26.515 Lean Plastics Manufacturing (3 credits) Methods of analysis and operation of plastics manufacturing facilities.  Topics include:  performance measurement, inventory control, forecasting, production planning, scheduling, resource management, supply chains, various technologies for improved productivity.  Prerequisite: 26.378.

26.523 Screw Design Principles (3 credits)  Energy balances, energy efficiency for extrusion and injection molding, application of energy equation (conduction, convection, viscous dissipation), equations of state, melt conveying in simple and compound screws, screw scale up, plastication.  Prerequisites:  26.378, 92.231.

26.531 Design of Automated Assembly Systems (3 credits) Principles of feeding, sorting, and orienting components.  Hydraulic, pneumatic and electric actuators.  Emphasis on product design for automated assembly.  Also covers linear and rotary assembly systems, multi-functional process and timing diagrams, principles of programmable controllers.  Prerequisites: 26.211, 26.212, 26.218.

26.537 Business Law for Engineers (3 credits)  Business legal issues engineers encounter in practice, including contractual, products liability, and intellectual property issues.  Business torts relating to product design, manufacturing and inadequate warning defects.  Unreasonably dangerous products and strict liability.

26.541 Computer Applications in Plastics (3 credits) Problem solving in plastics engineering has been dramatically influenced by the computer and innovative software packages.
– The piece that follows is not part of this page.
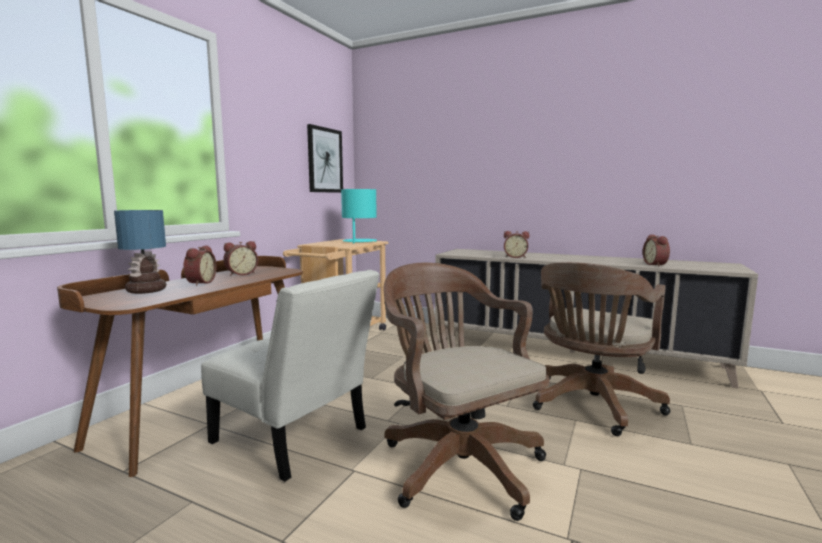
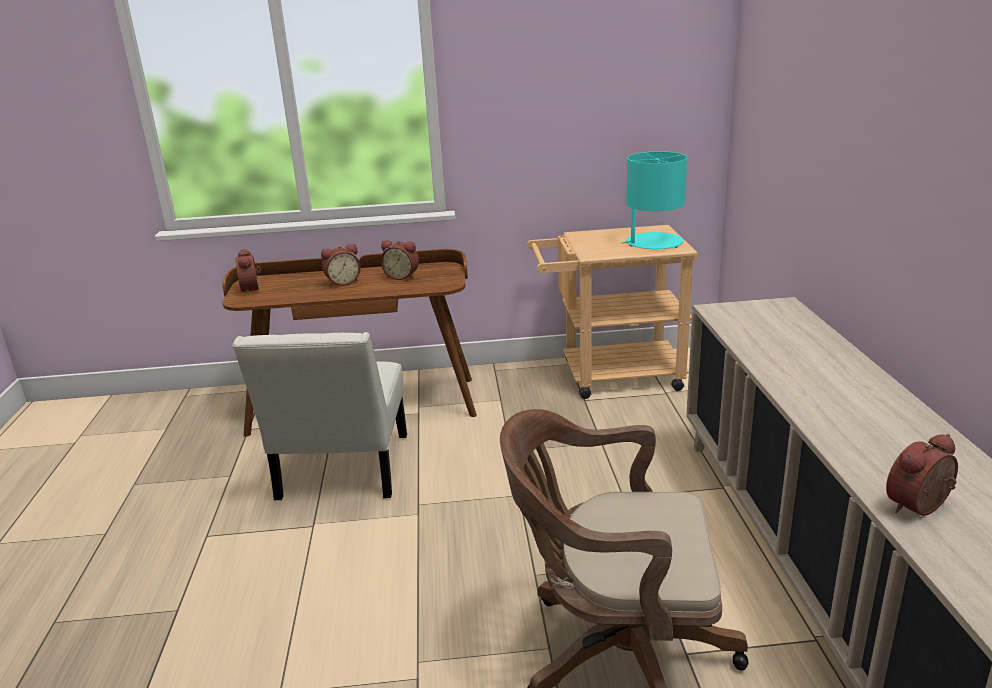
camera: 60 degrees right, 15 degrees up
(146, 290) = (295, 282): table lamp -> none
(325, 160) = (644, 95): picture -> none
(457, 462) = (367, 580): brown office chair -> none
(515, 257) = (770, 361): alarm clock -> alarm clock (252, 289)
This graduate course will focus on the application and development of software packages for engineering analyses of plastics processes.  Prerequisites:  26.314, 26.348, 26.378.

26.549 Design with Elastomers (3 credits) This course covers the basics of thermoset and thermoplastic elastomer product design.  Topics include mechanical behavior, large deformation structural analysis, design for manufacturability, performance limitations, and end use applications for elastomers and assembly considerations.  Prerequisites:  26.211, 26.218, 26.301.

26.551 Computer Aided Extrusion Die Design (3 credits) This is a project oriented course that uses basic principles of fluid flow and CAE programs to design extruder dies.  A review of the extrusion process, die technology  and flow behavior of plastics is studied.  Prerequisite: Students should be proficient with a computer aided design program.  SolidWorks will be utilized.  Prerequisites:  26.218, 26.378.

26.552 Design of Polymer Processing Machinery (3 credits)  Hydraulics, machine logic, drives, pumps, motors, heating barrel and screw combinations, mechanical design. Hydraulic and electrical control circuits development. A semester project is required.  Prerequisites:  26.211, 26.314, 26.348, 26.378.

26.576 Advanced Mold Design (3 credits)  A continuation of 26.376. Selected topics include new materials of mold construction, machining operations, developments in rapid tooling, methods of mold repair, new developments in hot runners, and special tooling. An advanced treatment will be presented on mold filling, heat transfer, and freeing mechanisms.  Prerequisites:  26.314, 26.348, 26.373.

26.585 Computer Aided Engineering and Design I (3 credits)  Design of plastic components and molds. Finite element programs to perform linear and nonlinear stress analysis. CAE programs for detailed simulation of various plastics engineering processes.   Prerequisites:  26.218, 26.314, 26.348, 26.378.

26.586 Computer Aided Engineering and Design II (3 credits)   Continuation of 26.585. Prerequisite:  26.585.